This is how the US stock market is going to start its fall

Up until September the main driver in the US stock market has been the institutions. Then retail investors started piling in as usual at the tail end of a long rally. The chart above shows recently increasing yields in US Treasury Bonds, which until recently have been desperately low pushing institutions into equities. Now institutions will shift into Treasuries as yields rise based on (1) End or tapering of QE (which the Trump tax cut was supposed to disguise) (2) End of investment by China in Treasuries (due to  a negative view on the Trump tax cut), which means that the Fed will now have to buy most new issues.

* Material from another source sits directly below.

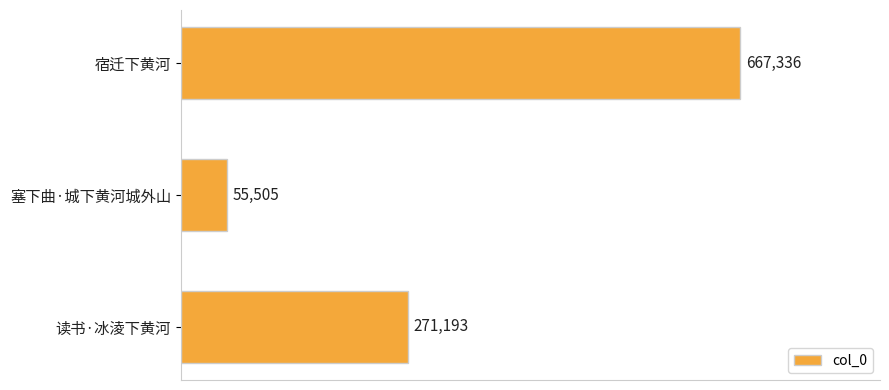

What is the minimum value shown in the chart?

55505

Note that OFR Annual Report to Congress December 2017 (OFR= US Government office for financial research) on page 12 states that stock market valuations (see Market Risk – valuations, risk premiums) are extremely risky (bright red). Traditionally the Fed Reserve System doesn’t care about retail investor behaviour, merely what happens to the main institutions. This time as they are going to be lumbered with funding the US deficit by themselves ( without China, and which the Trump tax cut has made worse by widening the deficit), thus buying most of the weekly Treasury issues: they are going to want institutional support for the Treasury market.

30th January update: The benchmark 10-year U.S. Treasury yield touched 2.7 percent on Monday and early this morning it returned to that level. The sharp rise in Treasury yields produced a 177 point drop in the Dow Jones Industrial Average yesterday. As of 10:07 a.m. this morning, the Dow had lost an additional 334 points. Many market watchers see even more dangerous headwinds for the stock market if the 10-year Treasury reaches a 3 percent yield.